Sexual Health Improvement for Population and Patients HIT successes in 2018-19

Dr Katy Turner, Dr Paddy Horner, Dr Jo Copping and Dr Emma Harding-Esch look back over the work of the Sexual Health Improvement for Population and Patients Health Integration Team during 2018-19.

  • 7th May 2019

Dr Katy Turner, Dr Paddy Horner, Dr Jo Copping and Dr Emma Harding-Esch look back over the work of the Sexual Health Improvement for Population and Patients Health Integration Team during 2018-19.

The SHIP (Sexual Health Improvement Programme Health Integration Team) works to promote evidence-based sexual health improvement.

We are delighted to report that SHIP has gone from strength to strength this year. We have grown our membership, which now includes more than 60 people from Bristol, South Gloucestershire and North Somerset from a range of partners including local authority commissioners, Unity Sexual Health, Public Health England, Terence Higgins Trust, Brigstowe, the University of the West of England (UWE) and the University of Bristol.
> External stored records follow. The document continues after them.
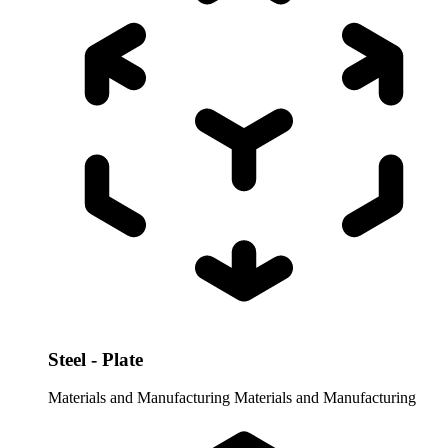
Steel - Plate
Materials and Manufacturing
Materials and Manufacturing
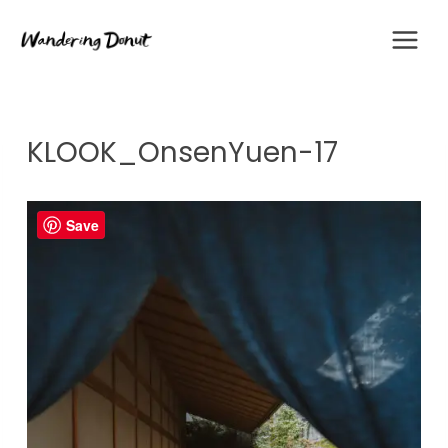
Skip
to
content
KLOOK_OnsenYuen-17
Save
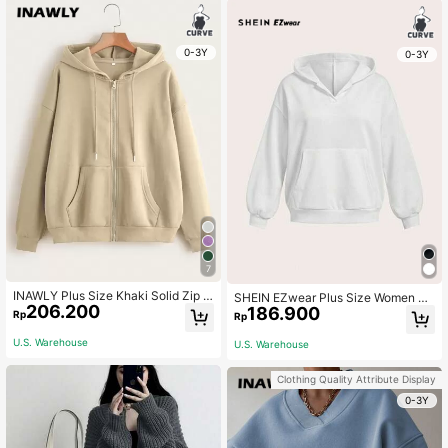
0-3Y
0-3Y
7
INAWLY Plus Size Khaki Solid Zip U
SHEIN EZwear Plus Size Women Ca
206.200
p Drop Shoulder Drawstring Therma
186.900
sual Plus Size Long Sleeve Loose S
Rp
Rp
l Lined Sweatshirt,Women Casual A
weatshirt With Pockets, Suitable Fo
utumn Winter Back-To-School Pull
r Autumn/Winter Fall
U.S. Warehouse
U.S. Warehouse
over For School Teacher
Clothing Quality Attribute Display
0-3Y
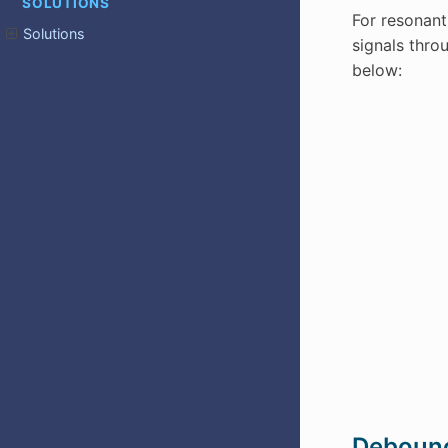
SOLUTIONS
For resonant
Solutions
signals thro
below:
Deboun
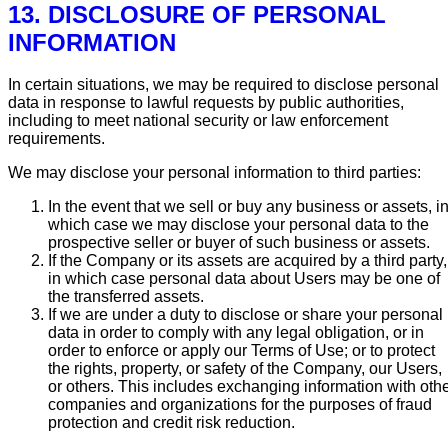
13. DISCLOSURE OF PERSONAL
INFORMATION
In certain situations, we may be required to disclose personal
data in response to lawful requests by public authorities,
including to meet national security or law enforcement
requirements.
We may disclose your personal information to third parties:
In the event that we sell or buy any business or assets, i
which case we may disclose your personal data to the
prospective seller or buyer of such business or assets.
If the Company or its assets are acquired by a third party,
in which case personal data about Users may be one of
the transferred assets.
If we are under a duty to disclose or share your personal
data in order to comply with any legal obligation, or in
order to enforce or apply our Terms of Use; or to protect
the rights, property, or safety of the Company, our Users,
or others. This includes exchanging information with oth
companies and organizations for the purposes of fraud
protection and credit risk reduction.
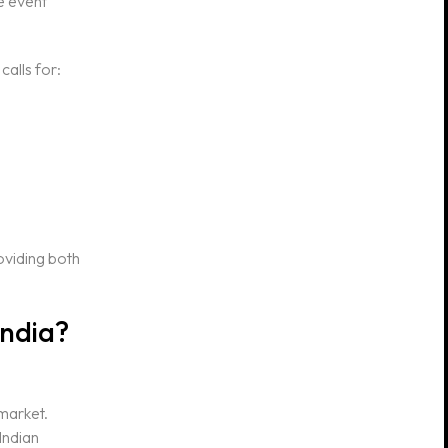
e event
calls for:
oviding both
India?
 market.
Indian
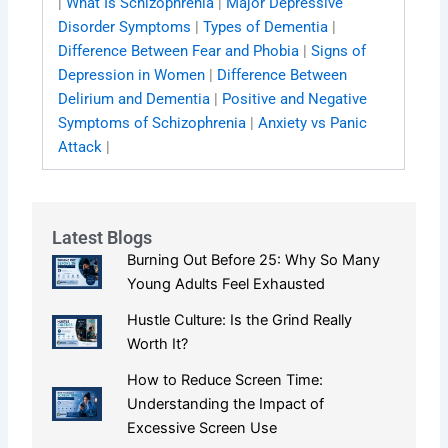
|
What Is Schizophrenia
|
Major Depressive
Disorder Symptoms
|
Types of Dementia
|
Difference Between Fear and Phobia
|
Signs of
Depression in Women
|
Difference Between
Delirium and Dementia
|
Positive and Negative
Symptoms of Schizophrenia
|
Anxiety vs Panic
Attack
|
Latest Blogs
Burning Out Before 25: Why So Many
Young Adults Feel Exhausted
Hustle Culture: Is the Grind Really
Worth It?
How to Reduce Screen Time:
Understanding the Impact of
Excessive Screen Use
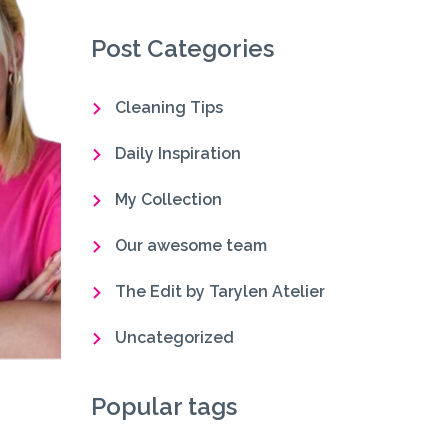
Post Categories
Cleaning Tips
Daily Inspiration
My Collection
Our awesome team
The Edit by Tarylen Atelier
Uncategorized
Popular tags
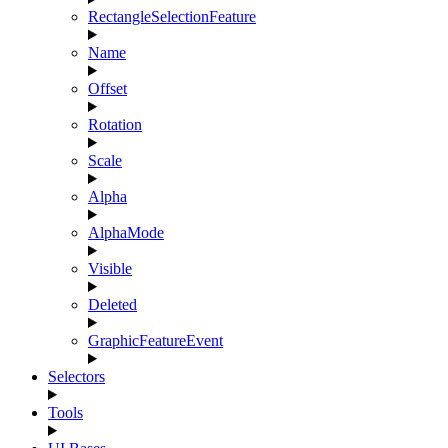
RectangleSelectionFeature
Name
Offset
Rotation
Scale
Alpha
AlphaMode
Visible
Deleted
GraphicFeatureEvent
Selectors
Tools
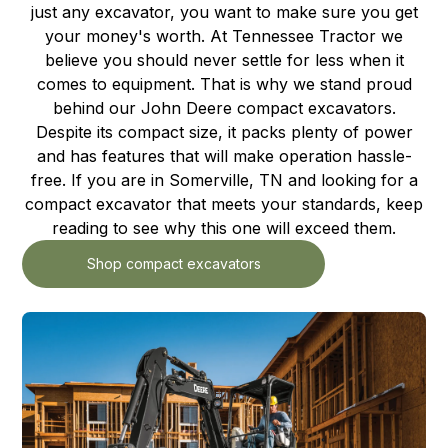
just any excavator, you want to make sure you get
your money's worth. At Tennessee Tractor we
believe you should never settle for less when it
comes to equipment. That is why we stand proud
behind our John Deere compact excavators.
Despite its compact size, it packs plenty of power
and has features that will make operation hassle-
free. If you are in Somerville, TN and looking for a
compact excavator that meets your standards, keep
reading to see why this one will exceed them.
Shop compact excavators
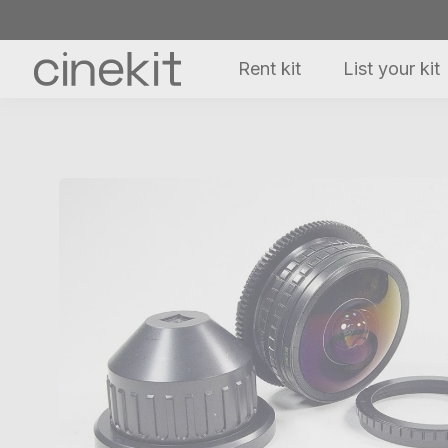
Rent kit
List your kit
Dr Katy Turner presented at a special HIT seminar at Bristol City Council in January along with three other HITs. The session received good feedback and offered an opportunity to engage commissioners, Bristol Public Health and the Council more generally in the work of the HITs.

This year, we have focused our attention on sexually transmitted infections (STIs) and anti-microbial resistance (AMR), as this has been a major priority for UK government.

We welcomed around 50 experts to Bristol in September 2018 for a workshop on “Preparing sexual health services to meet the challenge of antimicrobial resistance”, co-hosted by BASHH. Following on from this we contributed written evidence to the UK Government Select Committee on Sexual Health. Paddy and Katy were invited to contribute as experts to an MP round table meeting in March 2019. We are delighted to be co-hosting a second workshop later this year with London School of Hygiene & Tropical Medicine’s (LSHTM) STIs Research Interest Group (STIRIG) in London.

Innovative service improvements have been moving ahead at Unity Sexual Health Clinic. A new system to enable the offer of same day STI testing and diagnosis has been implemented for men will be rolled out for women shortly. This work has had evaluation support from NIHR CLAHRC West and is led by Dr Paddy Horner.

The CHOP study, led by Dr Jane Nicholls and Dr Lindsay Harryman, aims to explore the challenges and opportunities of pre-exposure prophylaxis for HIV, a medicine for HIV negative people that, when taken as instructed, can reduce the risk of acquiring HIV. Recruitment started in September 2018 and initial findings will be presented at conferences in the summer including BASHH, Birmingham and ISSTDR, Vancouver CA.

We have developed our relationships with other regional and national organisations with overlapping remits, including LSHTM’s STIs Research Interest Group, the STI Research Foundation (STIRF), the British Association for Sexual Health and HIV, and the HIV/STI Department at Public Health England.

We have also started to explore the possibility of
Bristol signing up to be as Fast Track City for HIV.

Our HIT meeting in March 2019 was focused on domestic violence with speakers Jeremy Horwood (NIHR CLAHRC West) and Medina Johnson (IRISi), and we are working with them to achieve more effective recognition and response to intimate partner violence in sexual health services.

We wish Thara Raj well with her new portfolio in the local authority and wish to thank her for her fantastic contributions over the last year. We welcome Jo Copping, consultant in public health medicine, who joined the team in March 2019.